=== MATERIAL SUPPLIED ===

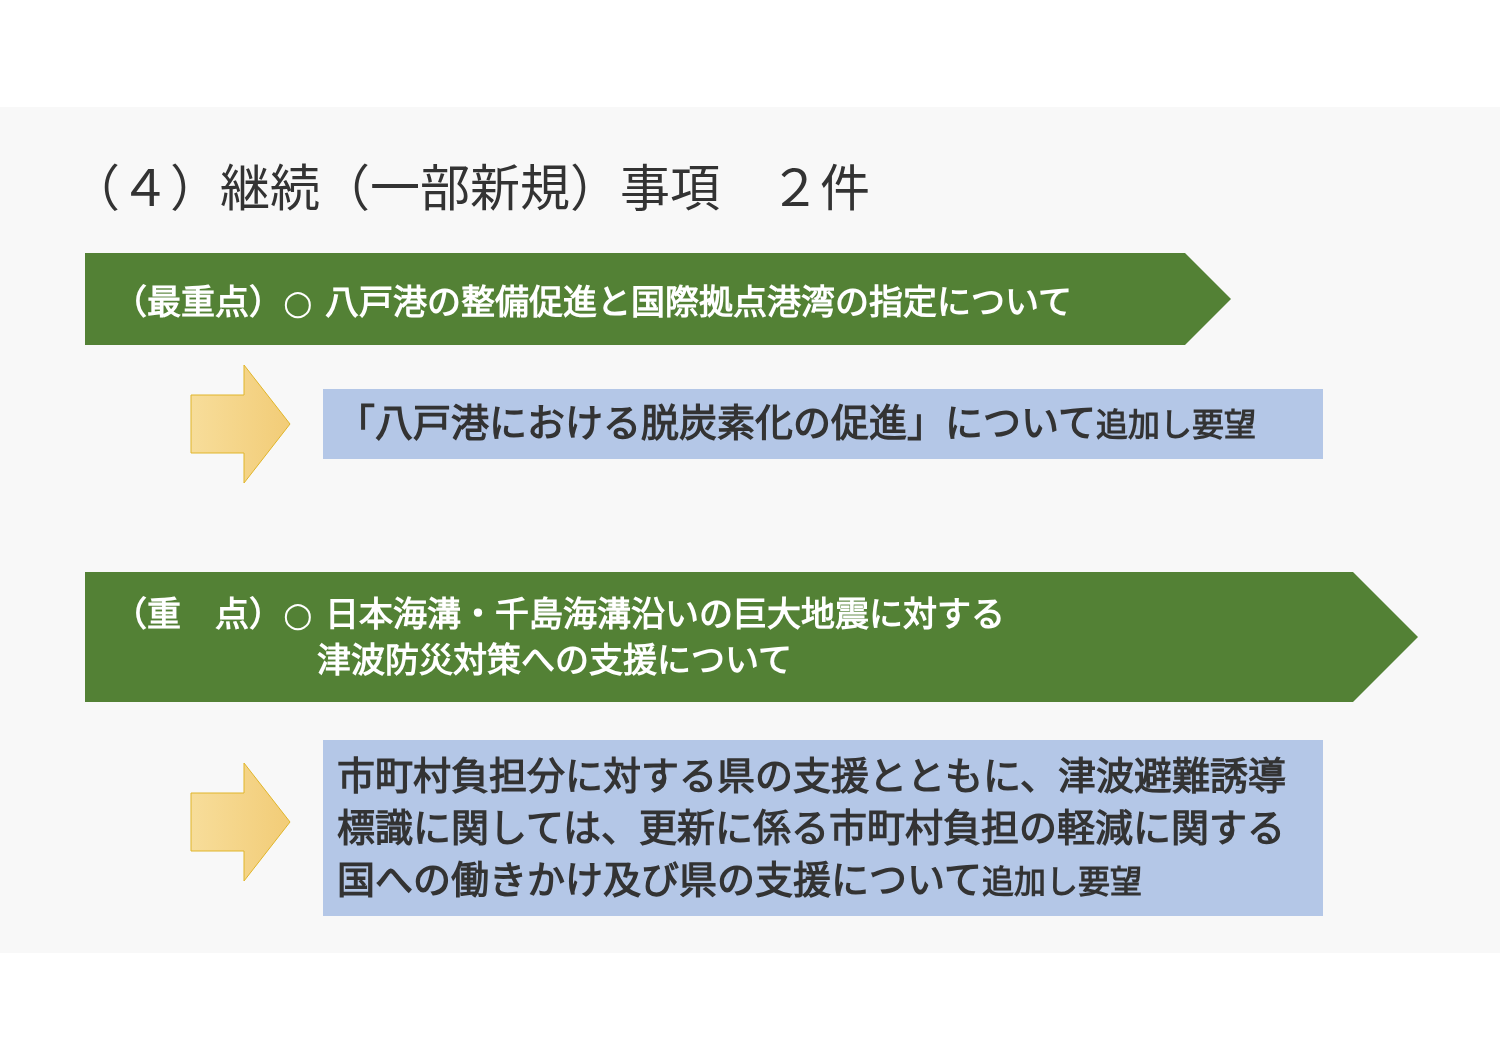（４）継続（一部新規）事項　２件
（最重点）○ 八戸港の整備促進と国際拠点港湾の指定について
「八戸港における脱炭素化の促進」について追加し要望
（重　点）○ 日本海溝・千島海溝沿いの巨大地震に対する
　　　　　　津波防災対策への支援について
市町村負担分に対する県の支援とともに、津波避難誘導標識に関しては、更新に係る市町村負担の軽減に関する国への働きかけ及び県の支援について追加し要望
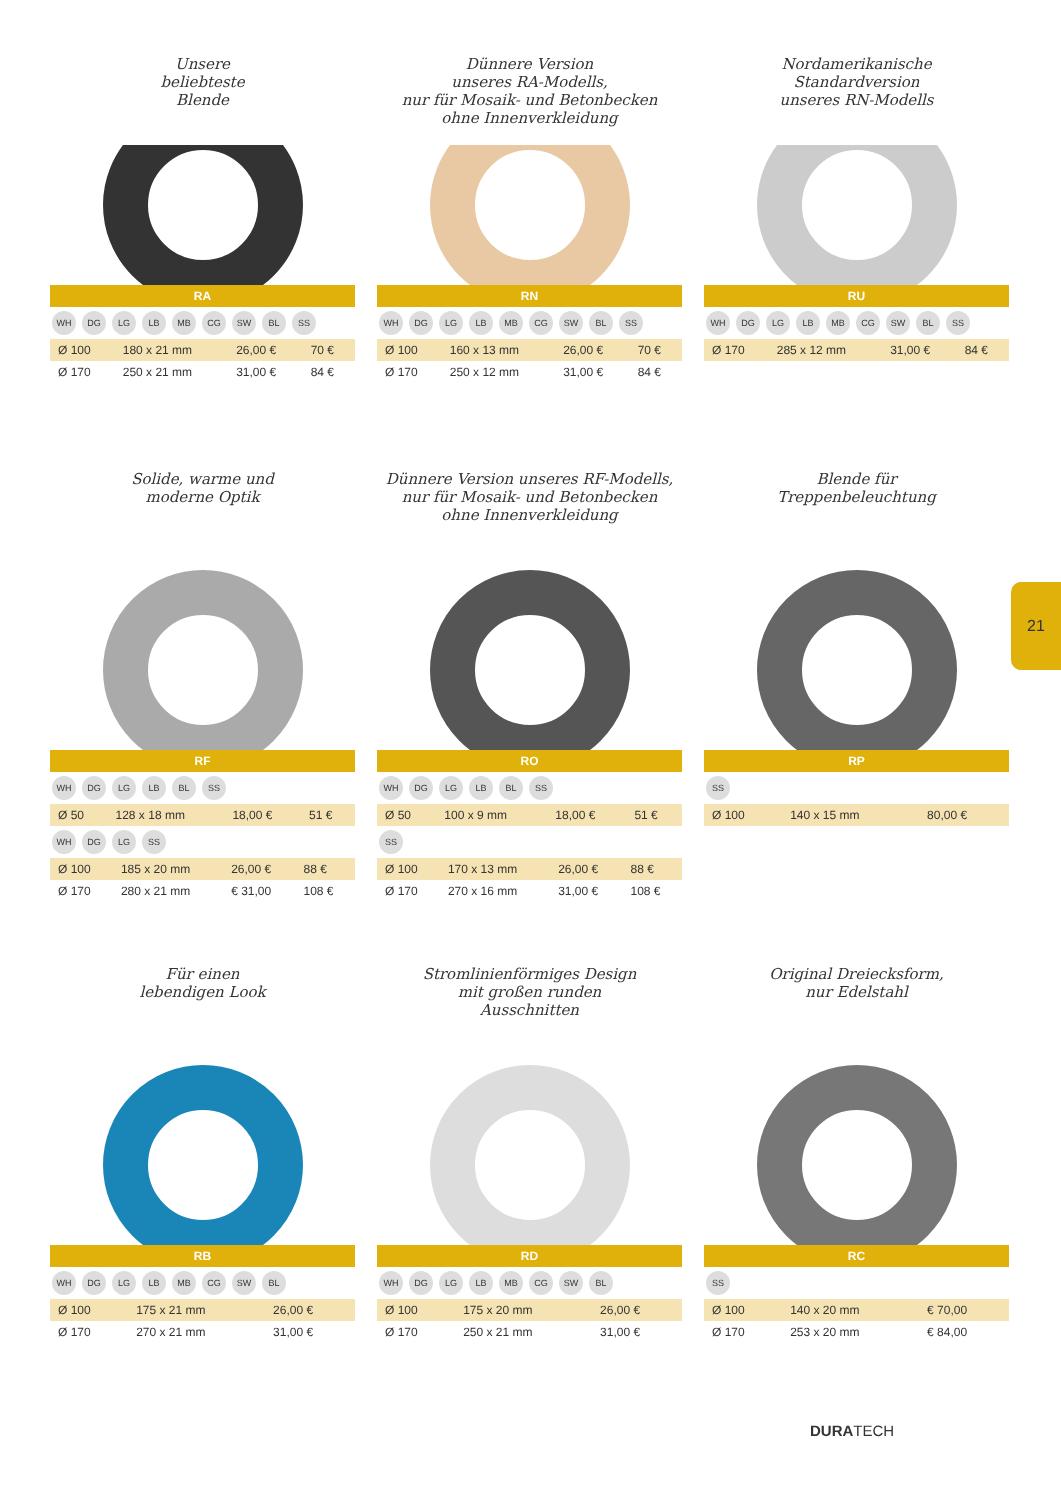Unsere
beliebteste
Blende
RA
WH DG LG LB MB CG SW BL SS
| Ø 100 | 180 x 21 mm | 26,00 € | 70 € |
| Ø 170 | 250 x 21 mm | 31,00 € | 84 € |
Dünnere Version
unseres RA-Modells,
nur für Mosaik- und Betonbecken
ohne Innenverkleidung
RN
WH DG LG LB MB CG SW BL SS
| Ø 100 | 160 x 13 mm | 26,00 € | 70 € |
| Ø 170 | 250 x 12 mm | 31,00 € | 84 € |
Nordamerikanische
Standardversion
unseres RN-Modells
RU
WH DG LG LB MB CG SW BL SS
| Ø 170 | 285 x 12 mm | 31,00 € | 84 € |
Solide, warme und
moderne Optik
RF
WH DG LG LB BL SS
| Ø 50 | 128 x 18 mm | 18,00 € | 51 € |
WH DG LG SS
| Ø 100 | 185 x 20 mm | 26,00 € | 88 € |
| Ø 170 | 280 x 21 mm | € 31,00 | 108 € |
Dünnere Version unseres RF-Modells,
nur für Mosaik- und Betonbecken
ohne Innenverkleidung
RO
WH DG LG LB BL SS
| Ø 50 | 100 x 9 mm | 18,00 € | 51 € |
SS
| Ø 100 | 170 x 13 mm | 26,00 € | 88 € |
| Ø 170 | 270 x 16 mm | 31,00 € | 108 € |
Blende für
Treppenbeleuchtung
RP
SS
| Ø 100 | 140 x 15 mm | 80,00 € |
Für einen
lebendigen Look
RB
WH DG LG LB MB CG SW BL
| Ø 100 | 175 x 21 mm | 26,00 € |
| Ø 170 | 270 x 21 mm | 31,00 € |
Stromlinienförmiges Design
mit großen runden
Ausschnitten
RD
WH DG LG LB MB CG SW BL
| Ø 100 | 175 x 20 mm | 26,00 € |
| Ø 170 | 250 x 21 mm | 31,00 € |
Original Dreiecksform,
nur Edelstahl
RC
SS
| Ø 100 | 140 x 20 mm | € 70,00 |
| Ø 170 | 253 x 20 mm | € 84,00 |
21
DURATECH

===
=== MATERIAL SUPPLIED ===

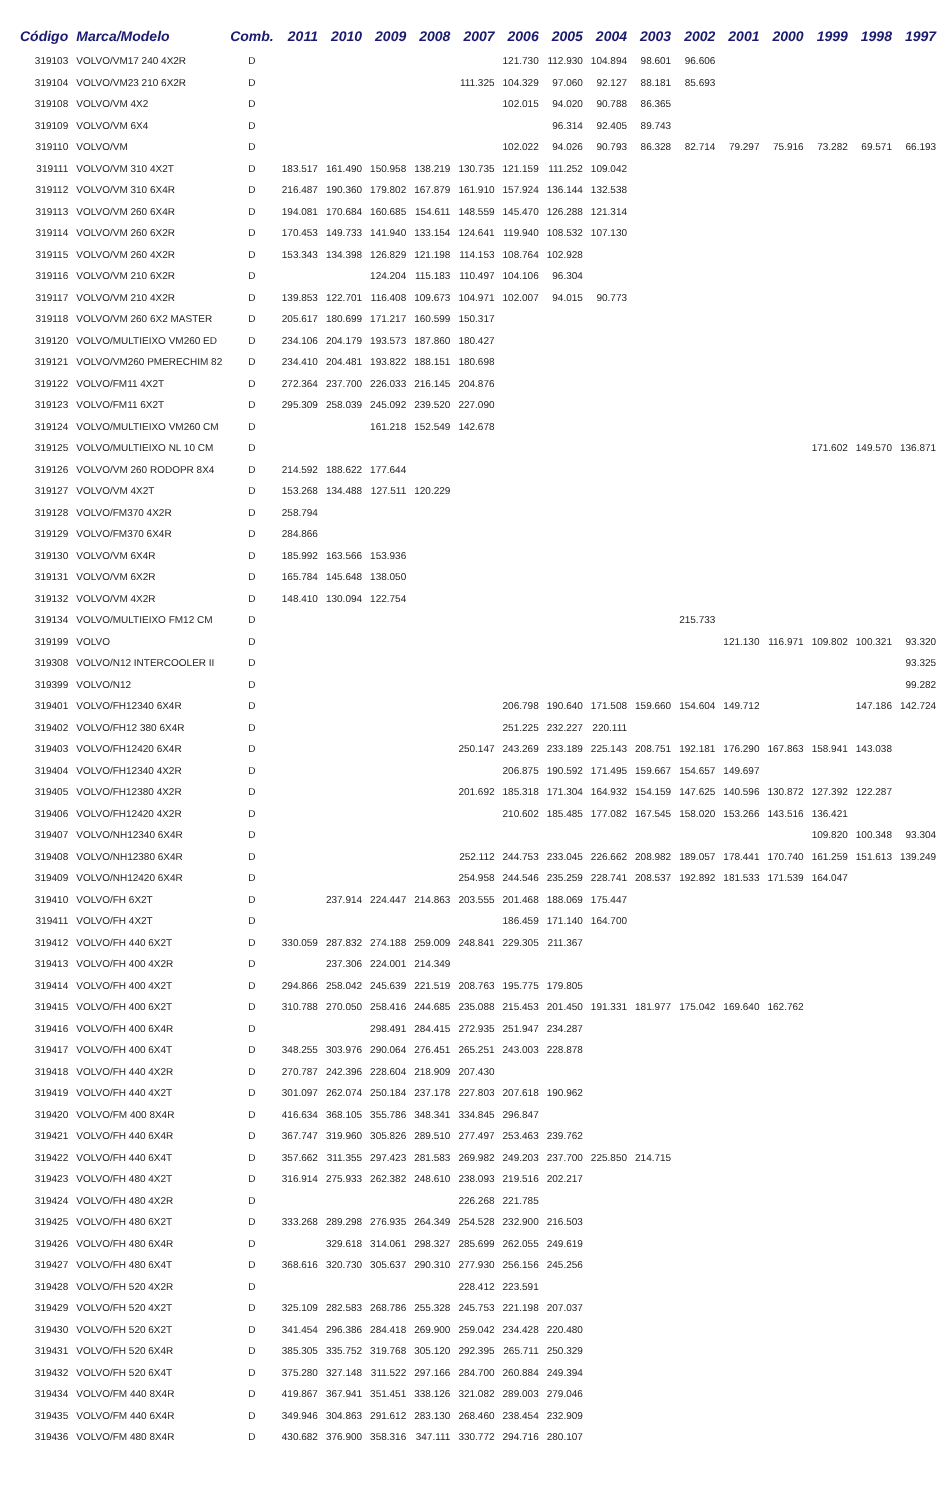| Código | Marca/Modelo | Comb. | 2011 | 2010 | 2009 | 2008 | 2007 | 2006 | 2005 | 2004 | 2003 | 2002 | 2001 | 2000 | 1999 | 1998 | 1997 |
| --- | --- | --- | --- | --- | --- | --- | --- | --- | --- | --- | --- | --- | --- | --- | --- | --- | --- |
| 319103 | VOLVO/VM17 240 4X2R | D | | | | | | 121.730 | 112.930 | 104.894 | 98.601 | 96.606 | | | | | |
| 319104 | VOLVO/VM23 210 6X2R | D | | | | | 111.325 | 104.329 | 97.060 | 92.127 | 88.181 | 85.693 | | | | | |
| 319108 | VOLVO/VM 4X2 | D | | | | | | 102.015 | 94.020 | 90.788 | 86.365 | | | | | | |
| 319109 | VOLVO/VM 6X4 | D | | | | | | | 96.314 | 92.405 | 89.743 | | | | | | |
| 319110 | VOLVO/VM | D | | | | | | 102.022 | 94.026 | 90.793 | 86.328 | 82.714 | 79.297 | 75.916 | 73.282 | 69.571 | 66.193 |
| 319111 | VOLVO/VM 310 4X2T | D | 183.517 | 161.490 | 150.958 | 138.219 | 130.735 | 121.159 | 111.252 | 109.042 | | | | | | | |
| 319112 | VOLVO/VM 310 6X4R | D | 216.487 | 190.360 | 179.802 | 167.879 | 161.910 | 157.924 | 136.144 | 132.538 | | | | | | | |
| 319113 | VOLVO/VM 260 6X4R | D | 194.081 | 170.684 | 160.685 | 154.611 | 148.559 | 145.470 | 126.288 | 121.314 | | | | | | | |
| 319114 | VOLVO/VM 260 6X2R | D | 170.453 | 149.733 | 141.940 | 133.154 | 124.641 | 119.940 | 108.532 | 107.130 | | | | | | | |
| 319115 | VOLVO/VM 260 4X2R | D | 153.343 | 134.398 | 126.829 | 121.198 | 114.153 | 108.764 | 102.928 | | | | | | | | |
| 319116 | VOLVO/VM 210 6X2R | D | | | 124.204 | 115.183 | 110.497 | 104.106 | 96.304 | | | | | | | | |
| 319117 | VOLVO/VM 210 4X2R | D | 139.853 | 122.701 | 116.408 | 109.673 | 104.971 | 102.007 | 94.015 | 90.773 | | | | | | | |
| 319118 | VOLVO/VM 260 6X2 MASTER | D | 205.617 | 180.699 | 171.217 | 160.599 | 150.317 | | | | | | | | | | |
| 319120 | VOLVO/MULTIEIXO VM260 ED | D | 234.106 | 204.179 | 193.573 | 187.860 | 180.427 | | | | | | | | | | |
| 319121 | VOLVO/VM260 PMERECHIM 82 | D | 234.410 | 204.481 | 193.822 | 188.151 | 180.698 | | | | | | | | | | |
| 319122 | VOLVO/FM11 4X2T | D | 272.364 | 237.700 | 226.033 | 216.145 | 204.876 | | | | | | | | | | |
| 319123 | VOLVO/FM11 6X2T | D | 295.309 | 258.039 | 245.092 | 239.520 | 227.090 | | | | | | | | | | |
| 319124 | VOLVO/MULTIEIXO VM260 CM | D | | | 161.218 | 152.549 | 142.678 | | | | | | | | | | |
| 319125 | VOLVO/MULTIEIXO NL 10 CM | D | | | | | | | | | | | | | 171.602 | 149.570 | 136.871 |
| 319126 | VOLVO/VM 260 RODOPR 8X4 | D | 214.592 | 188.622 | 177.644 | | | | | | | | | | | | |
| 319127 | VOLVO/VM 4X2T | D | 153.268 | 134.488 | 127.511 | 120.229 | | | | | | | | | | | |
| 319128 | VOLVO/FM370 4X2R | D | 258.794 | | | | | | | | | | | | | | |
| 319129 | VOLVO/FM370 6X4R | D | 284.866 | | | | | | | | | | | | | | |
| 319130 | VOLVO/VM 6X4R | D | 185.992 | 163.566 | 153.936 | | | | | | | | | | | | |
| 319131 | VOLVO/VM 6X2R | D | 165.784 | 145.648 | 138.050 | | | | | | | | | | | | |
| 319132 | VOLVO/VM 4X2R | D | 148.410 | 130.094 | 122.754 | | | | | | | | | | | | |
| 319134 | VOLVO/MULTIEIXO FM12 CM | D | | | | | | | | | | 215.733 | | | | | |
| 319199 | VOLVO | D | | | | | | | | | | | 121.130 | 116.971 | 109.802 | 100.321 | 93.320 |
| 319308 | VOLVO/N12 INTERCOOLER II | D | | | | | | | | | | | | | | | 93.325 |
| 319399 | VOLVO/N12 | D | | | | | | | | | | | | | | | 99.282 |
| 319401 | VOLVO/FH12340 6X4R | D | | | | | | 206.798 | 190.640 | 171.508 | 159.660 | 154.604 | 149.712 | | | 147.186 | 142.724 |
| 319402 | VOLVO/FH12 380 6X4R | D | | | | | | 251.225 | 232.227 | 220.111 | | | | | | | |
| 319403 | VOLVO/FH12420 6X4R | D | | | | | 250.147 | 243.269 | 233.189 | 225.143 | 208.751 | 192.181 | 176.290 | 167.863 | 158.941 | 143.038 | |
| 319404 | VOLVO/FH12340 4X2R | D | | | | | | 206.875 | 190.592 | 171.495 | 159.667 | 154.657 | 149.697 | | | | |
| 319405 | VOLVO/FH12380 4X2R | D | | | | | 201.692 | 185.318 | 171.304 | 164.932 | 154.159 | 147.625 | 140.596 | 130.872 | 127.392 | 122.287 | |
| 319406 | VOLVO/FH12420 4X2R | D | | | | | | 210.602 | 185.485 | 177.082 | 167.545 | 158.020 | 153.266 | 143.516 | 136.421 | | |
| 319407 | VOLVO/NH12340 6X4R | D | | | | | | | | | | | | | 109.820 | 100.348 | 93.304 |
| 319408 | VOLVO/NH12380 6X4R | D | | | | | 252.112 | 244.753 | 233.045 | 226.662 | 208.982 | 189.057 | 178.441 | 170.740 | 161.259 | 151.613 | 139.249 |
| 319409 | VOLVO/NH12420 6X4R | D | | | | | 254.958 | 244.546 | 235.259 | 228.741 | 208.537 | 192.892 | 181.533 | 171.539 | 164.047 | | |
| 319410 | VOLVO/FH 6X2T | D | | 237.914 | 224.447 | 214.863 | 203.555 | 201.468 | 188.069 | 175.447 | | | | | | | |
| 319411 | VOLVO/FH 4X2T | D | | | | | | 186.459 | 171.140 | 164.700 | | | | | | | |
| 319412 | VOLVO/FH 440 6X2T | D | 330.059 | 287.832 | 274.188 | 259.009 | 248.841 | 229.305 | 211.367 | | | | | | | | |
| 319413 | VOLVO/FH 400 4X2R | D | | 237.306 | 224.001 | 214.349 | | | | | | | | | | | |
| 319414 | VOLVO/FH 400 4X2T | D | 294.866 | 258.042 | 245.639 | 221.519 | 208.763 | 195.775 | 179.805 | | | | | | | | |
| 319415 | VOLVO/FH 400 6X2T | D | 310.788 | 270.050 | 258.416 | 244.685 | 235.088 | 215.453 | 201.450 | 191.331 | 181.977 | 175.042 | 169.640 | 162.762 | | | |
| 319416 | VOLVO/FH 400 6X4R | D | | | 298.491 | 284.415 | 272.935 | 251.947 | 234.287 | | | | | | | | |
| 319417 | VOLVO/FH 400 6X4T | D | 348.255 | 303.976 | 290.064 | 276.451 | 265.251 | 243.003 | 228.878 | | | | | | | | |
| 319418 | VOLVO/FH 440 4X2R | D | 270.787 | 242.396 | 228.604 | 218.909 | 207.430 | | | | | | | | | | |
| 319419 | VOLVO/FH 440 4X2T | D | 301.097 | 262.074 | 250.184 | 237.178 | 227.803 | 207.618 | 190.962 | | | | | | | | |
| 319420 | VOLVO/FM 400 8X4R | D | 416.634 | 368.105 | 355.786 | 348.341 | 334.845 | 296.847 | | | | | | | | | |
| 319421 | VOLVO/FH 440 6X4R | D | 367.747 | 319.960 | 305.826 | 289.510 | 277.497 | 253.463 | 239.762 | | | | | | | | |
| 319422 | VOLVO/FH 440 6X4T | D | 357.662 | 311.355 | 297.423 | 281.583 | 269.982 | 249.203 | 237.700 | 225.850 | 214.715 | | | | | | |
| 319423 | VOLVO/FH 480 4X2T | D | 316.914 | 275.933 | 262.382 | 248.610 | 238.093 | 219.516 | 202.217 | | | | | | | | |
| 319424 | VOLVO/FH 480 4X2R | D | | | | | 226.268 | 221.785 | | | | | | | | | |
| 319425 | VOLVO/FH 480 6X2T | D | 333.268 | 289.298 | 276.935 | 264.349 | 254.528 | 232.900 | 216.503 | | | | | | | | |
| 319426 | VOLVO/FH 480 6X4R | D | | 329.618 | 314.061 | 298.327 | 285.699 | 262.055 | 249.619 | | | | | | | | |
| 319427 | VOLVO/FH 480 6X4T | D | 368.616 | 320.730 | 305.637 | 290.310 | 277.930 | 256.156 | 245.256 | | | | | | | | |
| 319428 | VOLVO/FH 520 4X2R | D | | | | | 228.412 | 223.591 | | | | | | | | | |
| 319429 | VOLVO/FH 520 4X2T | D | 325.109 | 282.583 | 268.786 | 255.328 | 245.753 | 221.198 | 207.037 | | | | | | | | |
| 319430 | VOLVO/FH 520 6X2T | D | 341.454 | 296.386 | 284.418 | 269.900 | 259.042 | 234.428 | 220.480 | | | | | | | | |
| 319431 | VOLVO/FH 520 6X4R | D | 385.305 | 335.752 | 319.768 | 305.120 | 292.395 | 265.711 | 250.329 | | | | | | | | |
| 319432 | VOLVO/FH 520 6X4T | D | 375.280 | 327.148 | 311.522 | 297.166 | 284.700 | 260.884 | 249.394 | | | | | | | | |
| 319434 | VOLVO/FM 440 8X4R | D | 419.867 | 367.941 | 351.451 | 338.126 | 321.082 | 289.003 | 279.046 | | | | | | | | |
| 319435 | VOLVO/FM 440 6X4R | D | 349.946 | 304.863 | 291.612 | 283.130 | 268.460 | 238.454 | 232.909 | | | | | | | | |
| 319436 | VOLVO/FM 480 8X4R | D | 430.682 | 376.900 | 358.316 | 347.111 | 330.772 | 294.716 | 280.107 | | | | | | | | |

===

Look for the word "Modells". Copy out every line of the data that has it.

unseres RA-Modells,
unseres RN-Modells
Dünnere Version unseres RF-Modells,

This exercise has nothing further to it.